Jane Yolen: Three things first interested me in children's books: Story was important, accessible poetry was important, and child readers had an unapologetic and intact sense of wonder.
Amanda: Did you think books already on the market were meeting those goals, or was there a definite need for you to fill?
Jane Yolen: It was a very different time in publishing and good writing trumped all. No celebrity books, no big box stores, 85-90% of children's books being sold into schools and libraries.
Amanda: How have your interests in children's books changed, or are those three things still important to you?
Jane Yolen: I am still a literary writer at heart, that is I pay no attention to fads and little to any audience except that of my own heart.

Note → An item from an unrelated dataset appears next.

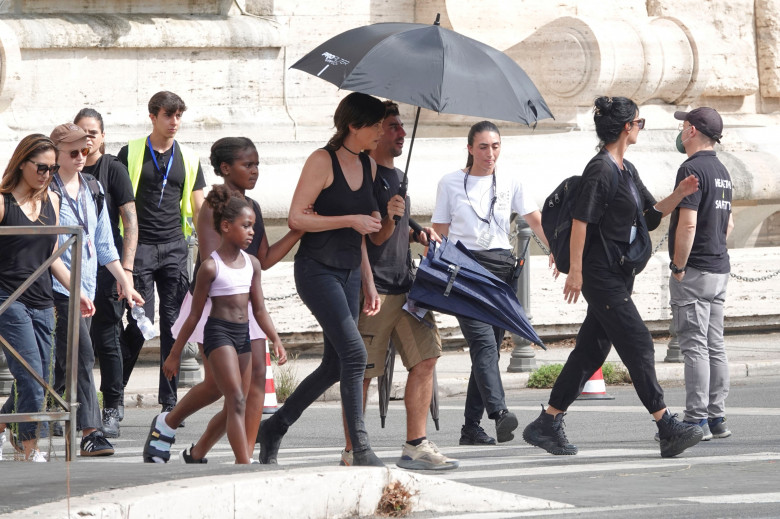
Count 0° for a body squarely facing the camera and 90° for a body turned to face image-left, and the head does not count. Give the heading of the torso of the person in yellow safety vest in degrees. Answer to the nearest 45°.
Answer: approximately 0°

But I am capable of writing and being interested in writing a lot of different things, and that is what has given me my long career.
Amanda: What do you think lessened the importance of good writing? Was it just money and sales?
Jane Yolen: The industry has changed; the publishing model has changed. Major international companies now own trade publishers and are trying to make them big money makers. The publishers from long ago knew that book sales are often slow, literary writers sometimes years finding or developing their audience. Now it's one book and you're out.
Amanda: The best young adult writing out there is not really what's most popular, and a lot of what's selling seems very reminiscent of books already published. I've read about your skepticism of the Harry Potter and Goosebumps books for similar reasons... Does the fact that kids are reading outweigh what they're reading?
Jane Yolen: It doesn't outweigh it. Might as well say that at least kids eating at MacDonald's are putting food in their bellies. Well, sure, if they had no other places to eat open to them it would outweigh it. But in perspective, a lot of the kids "reading" Harry Potter or Goosebumps are not real lifetime readers. Not critical and passionate readers, except of that one thing. I would love to believe that all those newly-engaged readers that Rowling and Stine have captured and captivated will go on to read things that stretch them even more. That they will go on to, say, Philip Pullman and Diana Wynne Jones and Terry Pratchett and Robin McKinley and the like. But I have my doubts. I think if they go on to anything, it's usually lightweight secondary books like Eragon. But I have been called an elitist, and I suppose I have to admit to that.
Amanda: The thing about the McDonald's analogy is that many kids are basically starving when it comes to reading. What do you think it takes to create that lifelong reader?
Jane Yolen: I think happy exposure to books, books being available at all levels and kinds, and a less over-programmed life. That said, of my three grown children who had all of the above, two are passionate lifelong readers, and one is not.
Amanda: Do you think this is just a cycle of kids not reading, or are technology and electronics pushing books out?
Jane Yolen: I think there is SO much going on these days, so many loud entertainments on offer, that the idea of quietly sitting and reading has fallen behind.
Amanda: What have been your favorite things about a life of writing?
Jane Yolen: Joke answer: Working in my jammies. Serious answer: Knowing that my work has affected lives.